BLACOS: A una amiga...

A una amiga

Hace días que pisas la senda de la vida sin que oigas crujir las hojas secas bajos tus pies. Desde hace días sólo te recibe el silencio del dolor. Hace ya muchos días que en el horizonte de esa senda se ha instalado una oscura soledad. A veces la tela negra cambia de color y se convierte en una pantalla en la que se plasman tus recuerdos. Se dibujan aquellas manos ágiles y abrumadas de cariño que tejían una trenza sobre tu pelo a la que siempre le añadían esos adornos pintureros sobre tu cabeza. Esos colores que te enamoraban y que aún ahora, con el paso de los años, los necesitas columpiándose en tu melena para no sentirte vacía de cariño. Esas pequeñas riñas de la adolescencia rebelde en la que se mezclaba la autoridad de una madre con la seda de sus palabras a la hora de guiarte por los peligros de la vida. Esos ojos desbordados de orgullo por una hija que, casi sin darse cuenta, se había hecho mujer y que, ahora en la cabeza, además de los adornos, tenía un almacén de muebles en perfecto orden para acoger todo lo que le iba a regalar la vida. Y también se dibujaba en la pantalla ese rostro dolorido, esa mirada silente, ese gesto lleno de ausencias de esos días que habían comenzado a ser noches, incluso antes de que despuntara el alba, en un lecho de postración. Son recuerdos, imágenes, verdades que duelen, porque el duelo siempre es dolor y al principio es sobre todo negación. Después de la negación, llega la asunción de un adiós que todos queremos que se quede en un hasta luego. Ahí es cuando se empieza a valorar todo, sobre todo lo bueno. En tu caso estoy seguro que lo bueno es todo, porque con las ausencias lo único que se va es aquello que no queremos que se quede.

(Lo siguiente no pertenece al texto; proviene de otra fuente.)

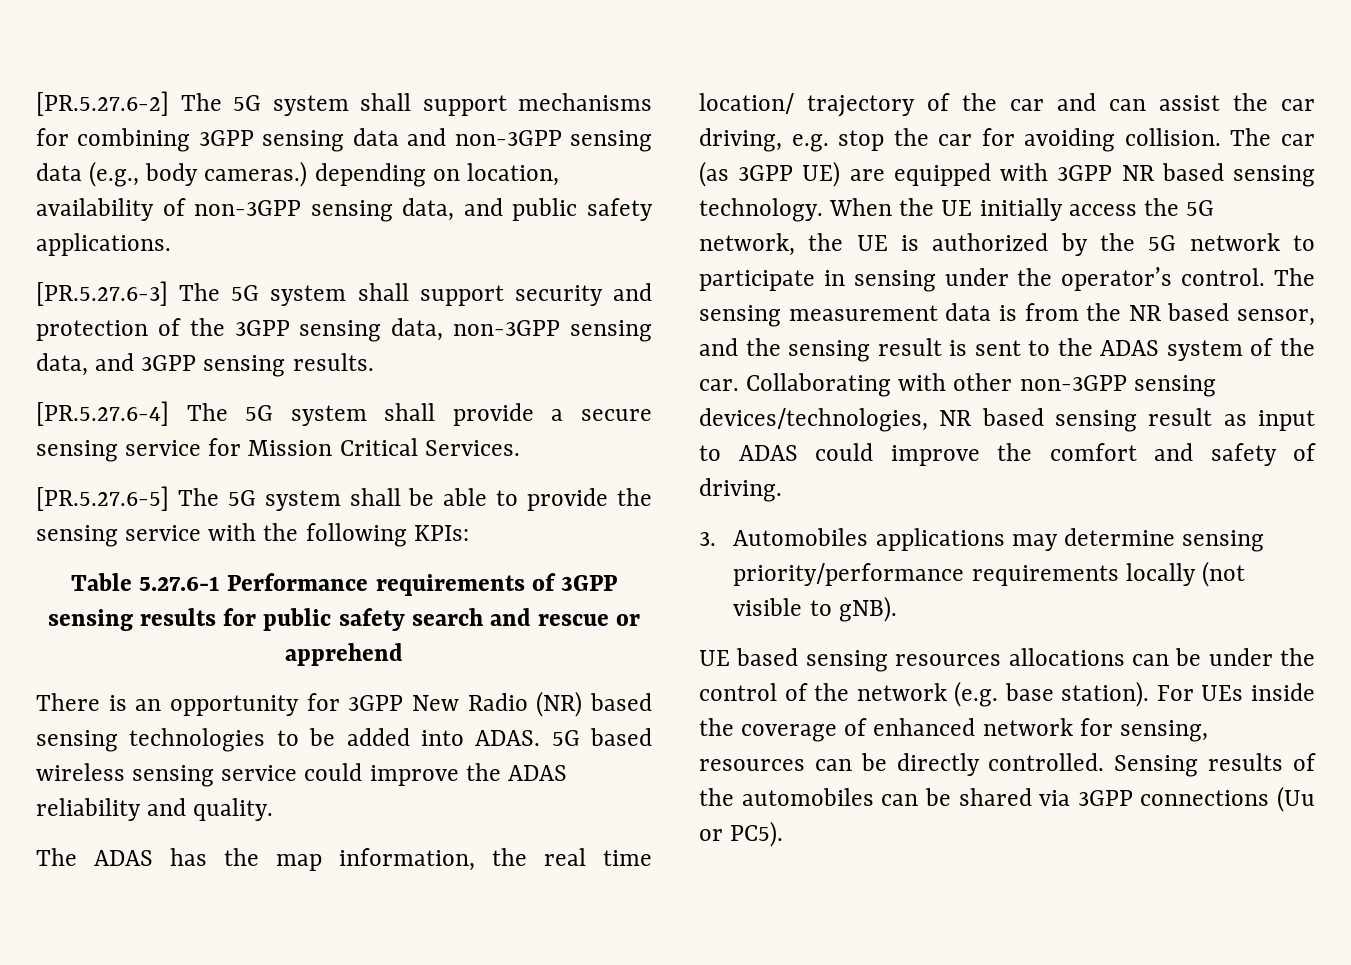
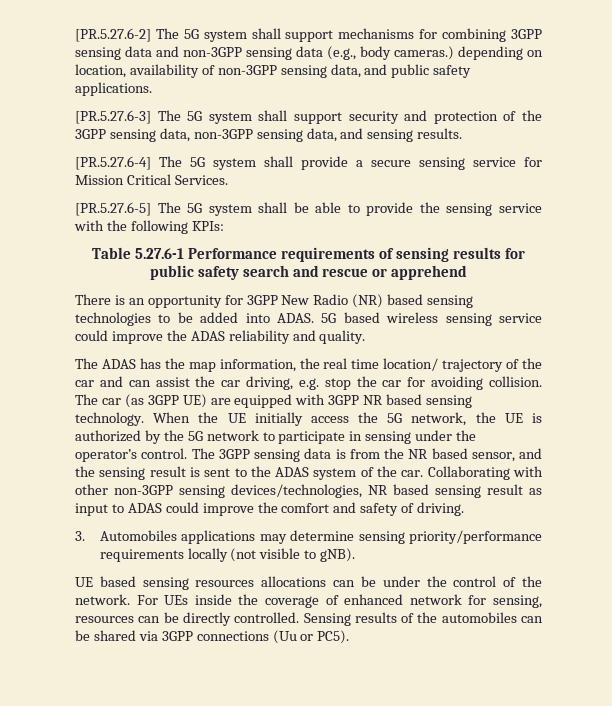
[141,355,197,371] 3GPP -> (364, 133) none
[560,575,617,591] 3GPP -> (394, 253) none
[699,305,938,327] sensing measurement -> [218,449,300,462] 3GPP sensing
[856,681,1150,707] network (e.g. base station). -> [75,594,130,605] network.

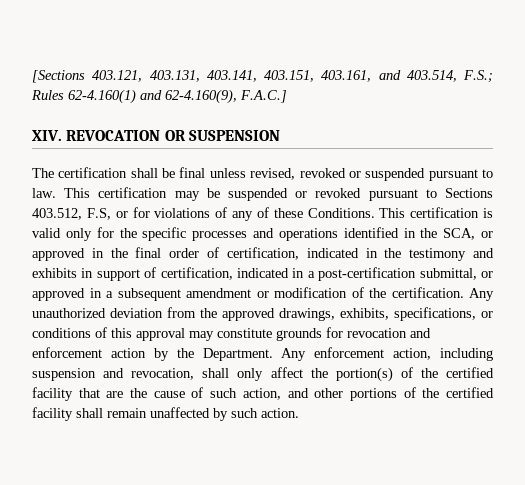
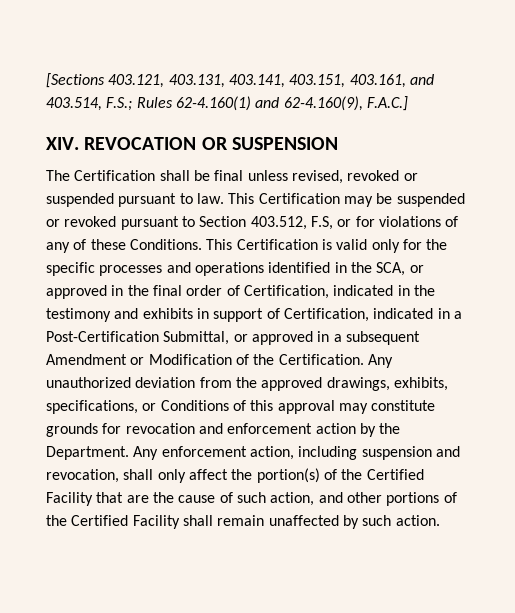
[58,167,128,178] certification -> [74,170,156,181] Certification
[98,187,168,198] certification -> [258,193,340,204] Certification
[444,188,493,198] Sections -> [199,216,247,227] Section
[410,207,480,218] certification -> [236,239,318,250] Certification
[226,247,299,260] certification, -> [243,285,329,299] Certification,
[160,267,233,280] certification, -> [283,308,369,322] Certification,
[318,267,477,281] post-certification submittal, -> [46,331,230,345] Post-Certification Submittal,
[186,287,464,298] amendment or modification of the certification. -> [46,354,364,365] Amendment or Modification of the Certification.
[32,328,91,338] conditions -> [160,400,229,411] Conditions
[446,367,495,378] [32,387,73,401] certified facility -> [366,469,424,480] [46,492,93,506] Certified Facility
[445,387,494,398] [32,407,73,421] certified facility -> [71,515,180,529] Certified Facility

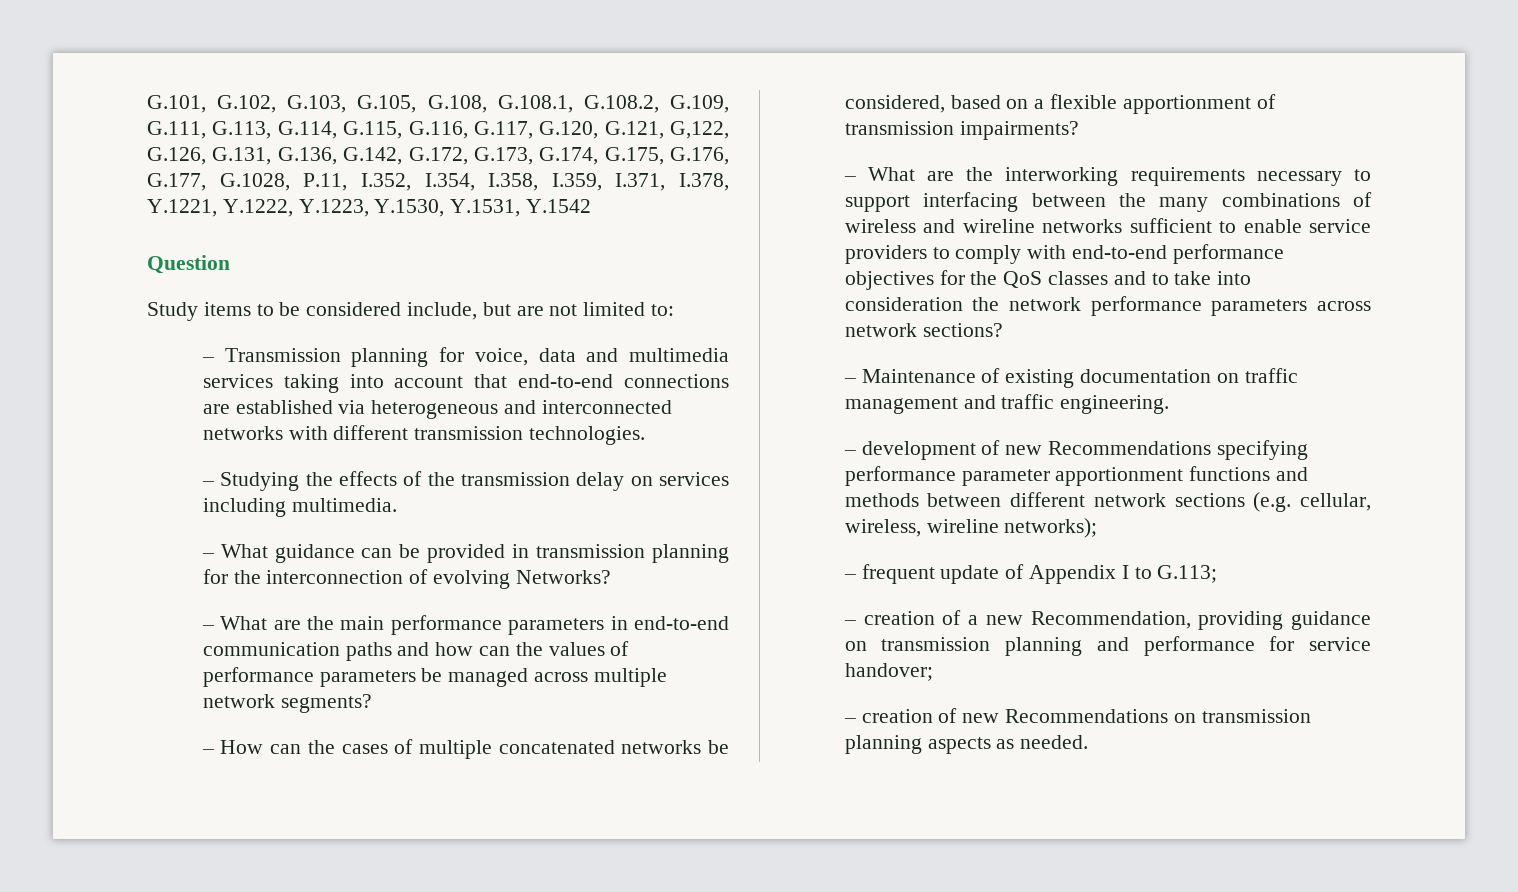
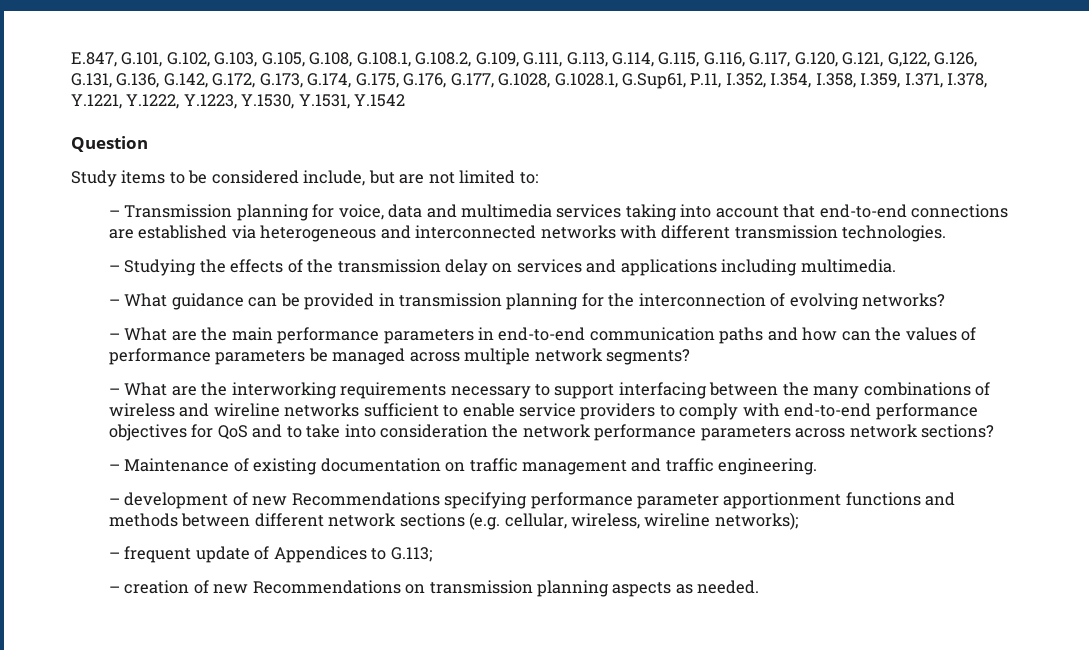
(147, 104) none -> [71,52,117,67] E.847,
(290, 182) none -> [554,73,687,89] G.1028.1, G.Sup61,
(729, 479) none -> [586,259,717,276] and applications
[515,570,611,584] Networks? -> [862,293,946,307] networks?
[201,739,730,759] [844,94,1276,114] [844,121,1079,140] // – How can the cases of multiple concatenated networks be considered, based on a flexible apportionment of transmission impairments? -> (690, 357) none
[970,271,1108,288] the QoS classes -> [217,425,248,439] QoS
[1028,565,1129,584] Appendix I -> [273,546,367,563] Appendices
[843,610,1371,630] [844,636,1371,656] [844,663,933,681] // – creation of a new Recommendation, providing guidance on transmission planning and performance for service handover; -> (432, 554) none

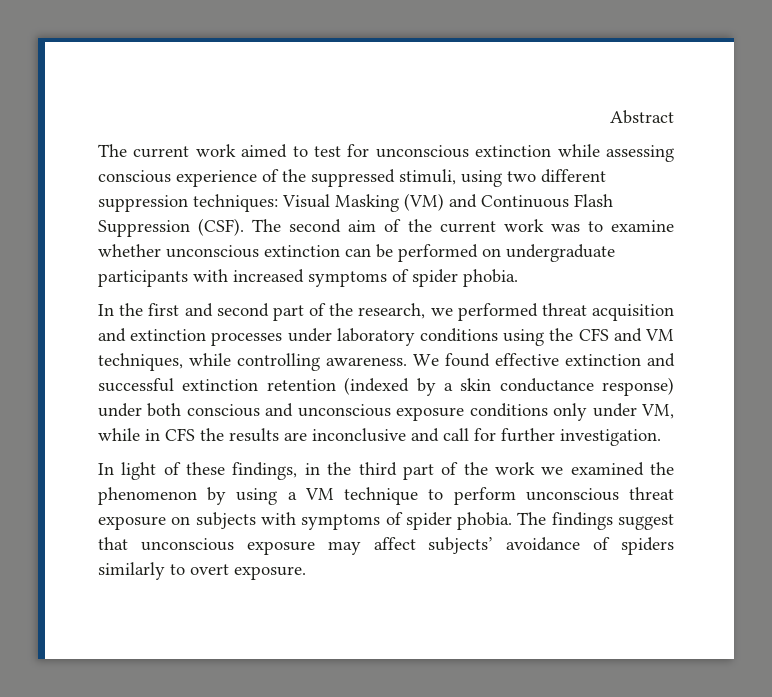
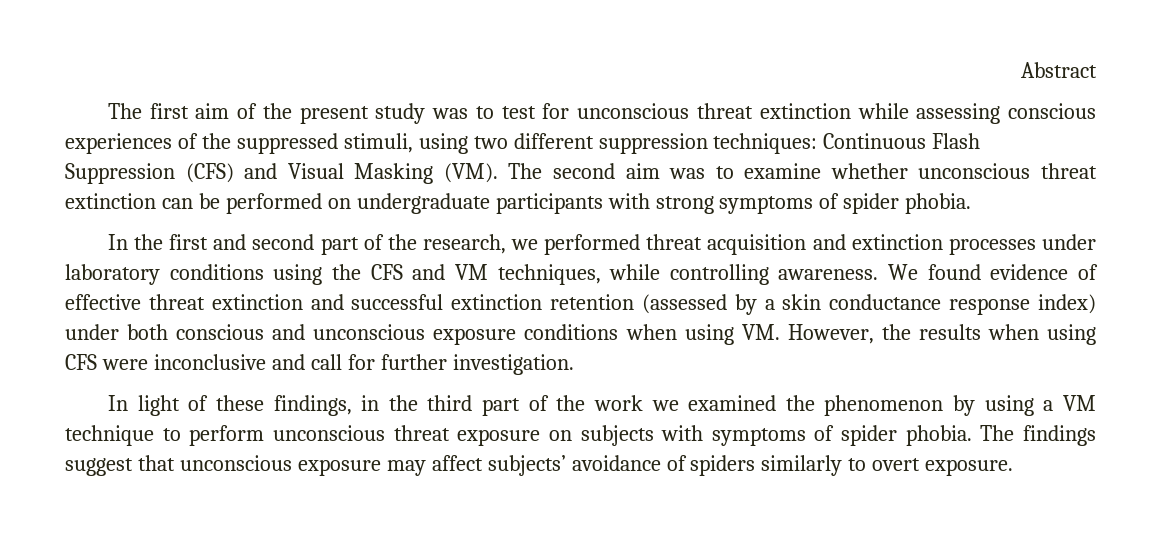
[133,144,288,158] current work aimed -> [149,103,469,124] first aim of the present study was
(469, 151) none -> [696,103,753,119] threat
[176,170,257,187] experience -> [65,133,172,154] experiences
[282,193,613,212] [98,218,544,237] Visual Masking (VM) and Continuous Flash Suppression (CSF). The second aim of the current work -> [823,133,981,149] [65,163,660,184] Continuous Flash Suppression (CFS) and Visual Masking (VM). The second aim
(259, 251) none -> [1041,163,1097,179] threat
[233,269,304,283] increased -> [655,196,714,214] strong
[495,353,559,366] effective -> [990,264,1098,280] [65,294,205,310] evidence of effective threat
[344,377,410,395] (indexed -> [641,294,727,314] (assessed
[602,377,674,396] response) -> [949,294,1096,315] response index)
[553,403,675,421] [98,428,307,442] only under VM, while in CFS the results are -> [625,324,1096,345] [65,354,148,370] when using VM. However, the results when using CFS were

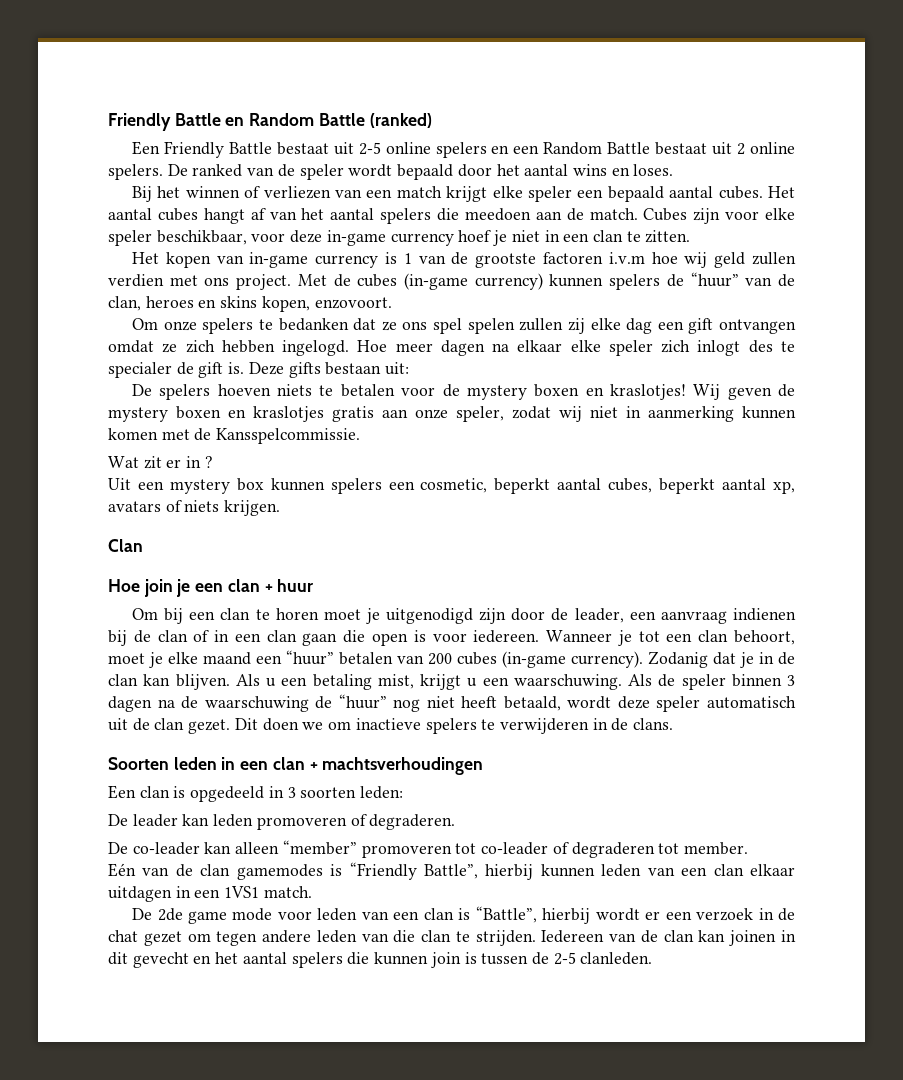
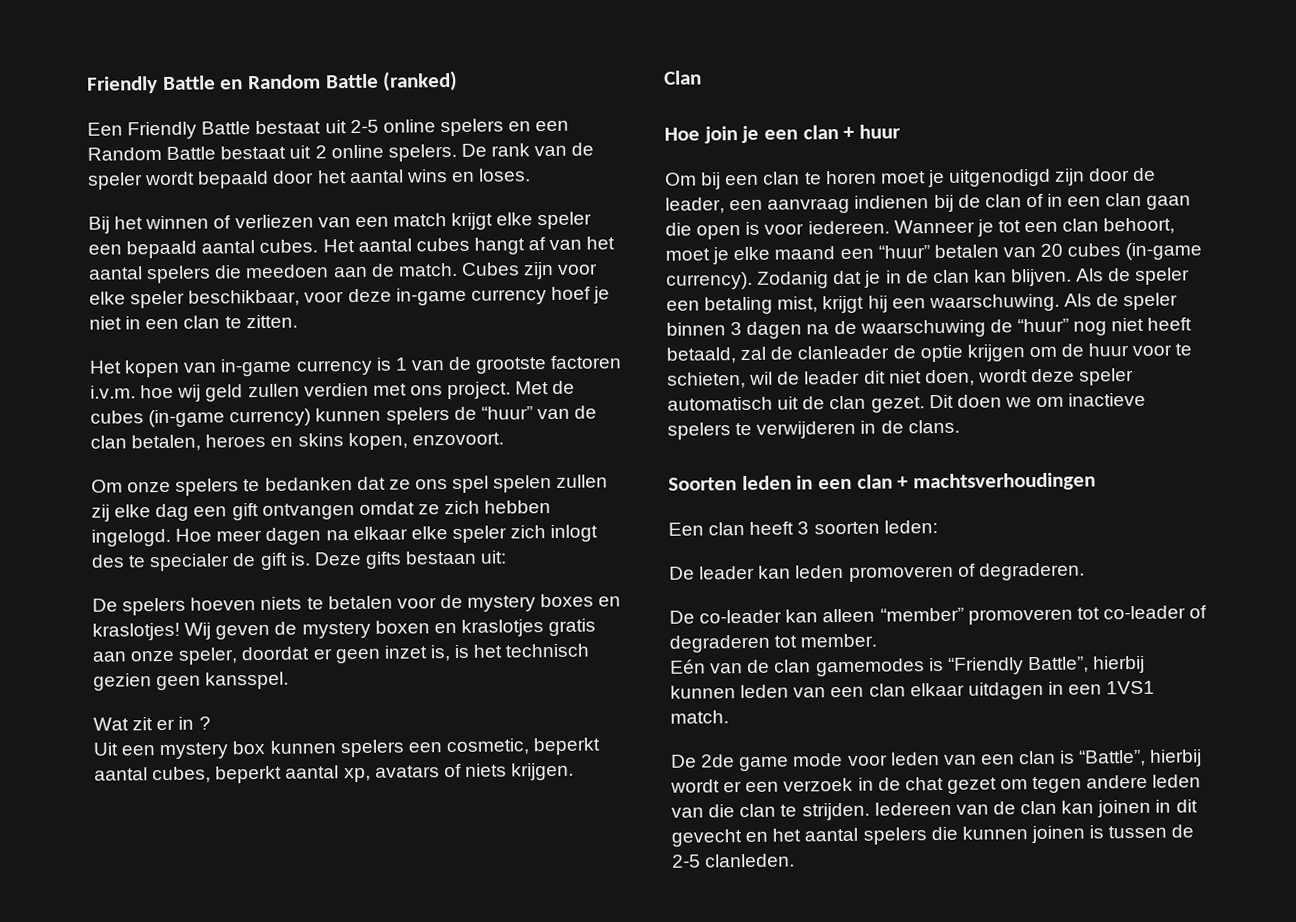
[192,164,243,177] ranked -> [491,143,531,157] rank
[608,252,645,264] i.v.m -> [90,385,136,399] i.v.m.
[108,296,141,311] clan, -> [90,434,202,452] clan betalen,
[534,384,580,397] boxen -> [540,593,595,608] boxes
[512,406,796,422] [108,428,361,444] zodat wij niet in aanmerking kunnen komen met de Kansspelcommissie. -> [241,643,591,664] [93,671,290,691] doordat er geen inzet is, is het technisch gezien geen kansspel.
[428,653,452,665] 200 -> [1040,243,1064,257] 20
[266,678,276,687] u -> [1108,267,1191,285] de speler
[467,678,478,687] u -> [867,295,888,313] hij
(561, 703) none -> [740,343,1193,363] [667,369,975,389] zal de clanleader de optie krijgen om de huur voor te schieten, wil de leader dit niet doen,
[173,786,284,802] is opgedeeld in -> [749,521,795,535] heeft
[430,952,461,968] join -> [1030,825,1085,844] joinen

Haces balance y en las primeras lágrimas ya descubres que te quedaba mucho por hacer con ella y mucho por decirle, que no se lo habías dicho unas veces por falta de tiempo, otras veces por falta de ganas y otras veces por las dos cosas. Y luego, de repente y sin darte cuenta, llegará ese día en el que compruebas que no te quedó nada por decirle, que las madres saben interpretar hasta nuestros silencios, y que en esos momentos en los tú estabas callada, ella sabía perfectamente todo lo que estabas diciendo. Y es ahí donde empieza a nacer la calma y la tranquilidad. Y después la seguridad de que has hecho todo lo que estaba en tu mano e incluso lo que no estaba y más. Te darás cuenta que ha llegado ese día, cuando las hojas secas vuelvan a crujir bajo tus pies en la senda de la vida. Un abrazo.